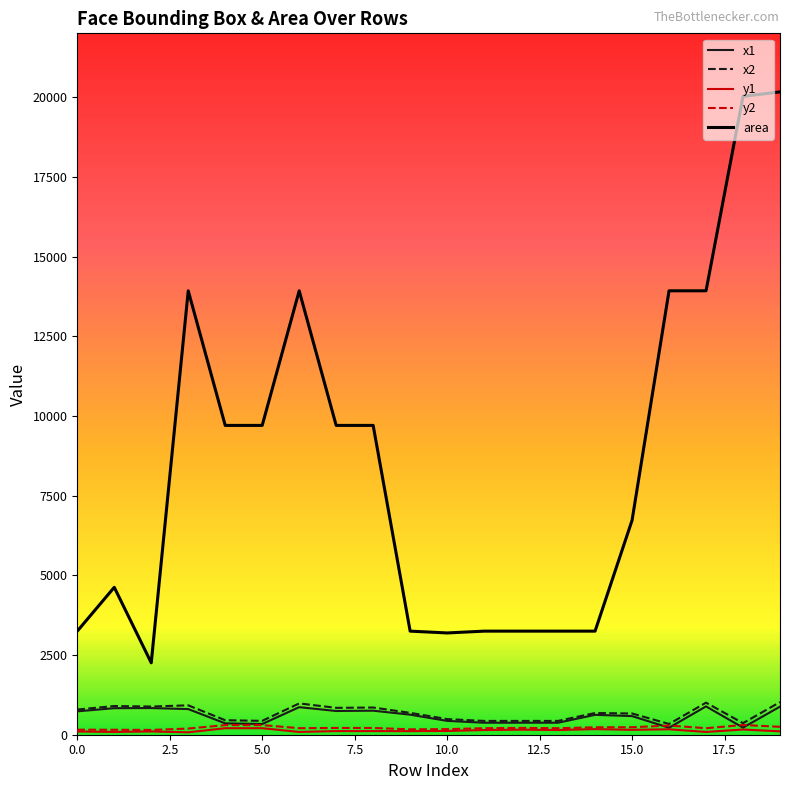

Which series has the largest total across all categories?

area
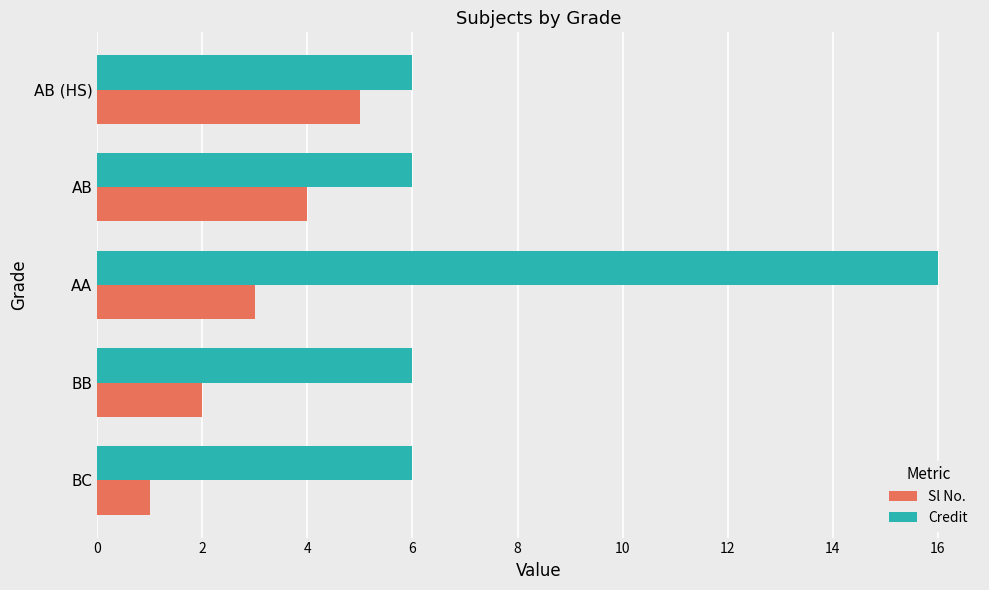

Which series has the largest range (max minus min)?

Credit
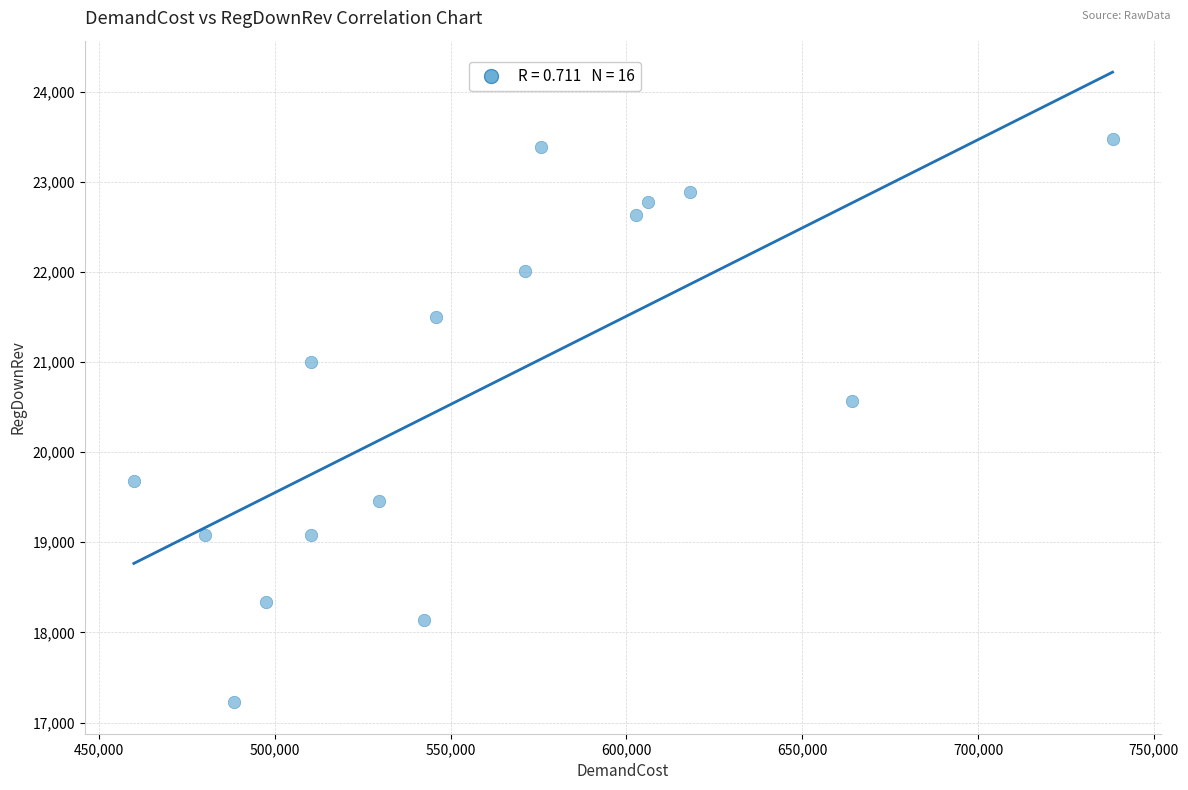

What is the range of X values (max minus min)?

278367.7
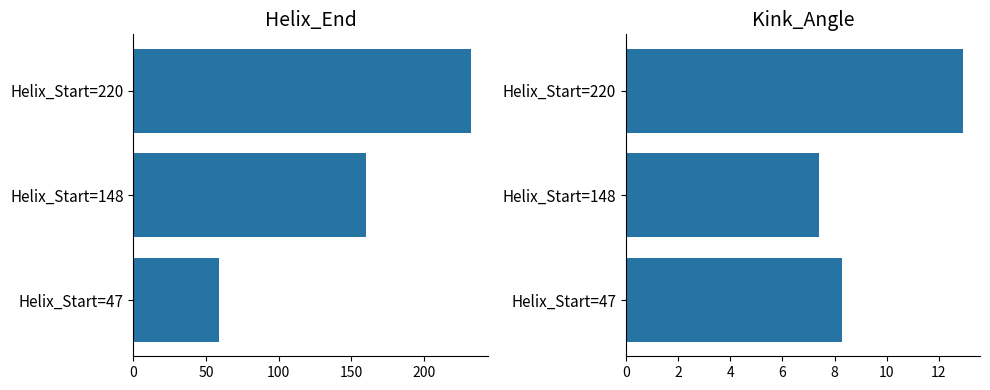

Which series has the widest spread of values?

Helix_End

= = = = =

AIM OF THE TASK - In the listing above, replace every "series" with "dataset" and reproduce all of its lines with nothing else changed. Leave out the pictures.

REPLY TO THE TASK -
Which dataset has the largest total across all categories?

area

Which dataset has the largest range (max minus min)?

Credit

What is the range of X values (max minus min)?

278367.7

Which dataset has the widest spread of values?

Helix_End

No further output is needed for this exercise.